Finding creative inspiration is an art in itself. As a designer, I challenge myself daily to reach outside of the realm of graphic design to find new ways to be inspired. Looking beyond your native artistic medium is a great way to push out of your creative comfort zone. It’s not always easy—but the majority of my best work has been influenced by something beyond graphic design—whether it’s music, architecture, or industrial design.

As with most designers I know, music is massive for me. I would have loved to have been a musician, but I just wasn’t blessed with those abilities. Anyone who has ever heard me sing will adamantly agree. It’s not that I’m tone-deaf—I can definitely hear that I sound ridiculous—I just can’t get my voice to go there. Couldn’t really cut it on the guitar either. Instead, I view design as my outlet for creating music. When I’m visualizing a concept, I associate it with a particular musical genre. Every one of my designs has a soundtrack. This helps me to cultivate a diversity of style.

Architecture is another ongoing stimulus in my process, especially when creating logos or letterforms. The playful geometrics of Frank Lloyd Wright and the crisp, long lines of Richard Neutra have been influencers for some of my favorite projects, and will maybe motivate the home I dream of building someday. Hopefully.

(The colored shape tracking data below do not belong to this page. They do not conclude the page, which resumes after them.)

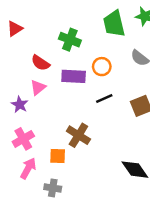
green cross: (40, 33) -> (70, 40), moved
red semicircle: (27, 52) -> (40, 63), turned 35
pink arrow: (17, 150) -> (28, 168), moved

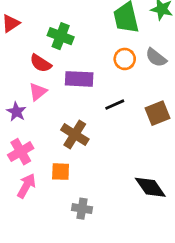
green cross: (70, 40) -> (61, 36), moved
orange circle: (102, 67) -> (125, 59), moved
brown cross: (78, 135) -> (75, 134), moved
gray cross: (53, 188) -> (82, 209), moved

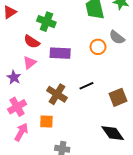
orange circle: (125, 59) -> (98, 47), moved
black line: (115, 105) -> (86, 86), moved
brown square: (157, 113) -> (118, 97), moved

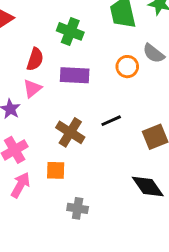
green cross: (46, 22) -> (70, 31), moved
red semicircle: (32, 42) -> (35, 59), turned -105

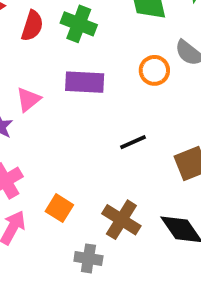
red semicircle: (35, 59) -> (32, 26), moved
brown cross: (70, 132) -> (121, 220), moved
orange square: (56, 170) -> (59, 208), turned 30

Interactions with everyday objects can bring about sparks of ideas as well. I find that great design and bad design alike can be inspiring. Great industrial design, especially items created by the quintessential (and often-cited) Eames and Dieter Rams of Braun, go without saying. However, bad design triggers a different kind of emotional response—there is a fervent desire to make it better. This can be equally or even more inspiring than the great.

Create art that creates. I don’t know any artist who wouldn’t admit that they are standing on the shoulders of other artists. Whether you are a musician, painter, architect, graphic designer, filmmaker, writer—think about who is or will be looking to you for their creative inspiration.